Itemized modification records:

= = = = =

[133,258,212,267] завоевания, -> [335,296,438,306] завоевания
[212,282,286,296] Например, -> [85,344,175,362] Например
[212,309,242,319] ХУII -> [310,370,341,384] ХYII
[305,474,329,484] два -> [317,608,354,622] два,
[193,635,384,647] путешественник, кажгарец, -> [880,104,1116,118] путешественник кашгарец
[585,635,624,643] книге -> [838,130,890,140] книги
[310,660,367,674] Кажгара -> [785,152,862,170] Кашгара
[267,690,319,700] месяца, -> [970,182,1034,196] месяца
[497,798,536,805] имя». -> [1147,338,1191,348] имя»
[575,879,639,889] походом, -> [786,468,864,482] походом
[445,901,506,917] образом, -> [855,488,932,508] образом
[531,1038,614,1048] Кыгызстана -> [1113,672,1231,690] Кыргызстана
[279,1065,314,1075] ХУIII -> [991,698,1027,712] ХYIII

= = = = =

Aim of the task —
Exact copies of all the entries above are to be printed.

Expected answer —
[133,258,212,267] завоевания, -> [335,296,438,306] завоевания
[212,282,286,296] Например, -> [85,344,175,362] Например
[212,309,242,319] ХУII -> [310,370,341,384] ХYII
[305,474,329,484] два -> [317,608,354,622] два,
[193,635,384,647] путешественник, кажгарец, -> [880,104,1116,118] путешественник кашгарец
[585,635,624,643] книге -> [838,130,890,140] книги
[310,660,367,674] Кажгара -> [785,152,862,170] Кашгара
[267,690,319,700] месяца, -> [970,182,1034,196] месяца
[497,798,536,805] имя». -> [1147,338,1191,348] имя»
[575,879,639,889] походом, -> [786,468,864,482] походом
[445,901,506,917] образом, -> [855,488,932,508] образом
[531,1038,614,1048] Кыгызстана -> [1113,672,1231,690] Кыргызстана
[279,1065,314,1075] ХУIII -> [991,698,1027,712] ХYIII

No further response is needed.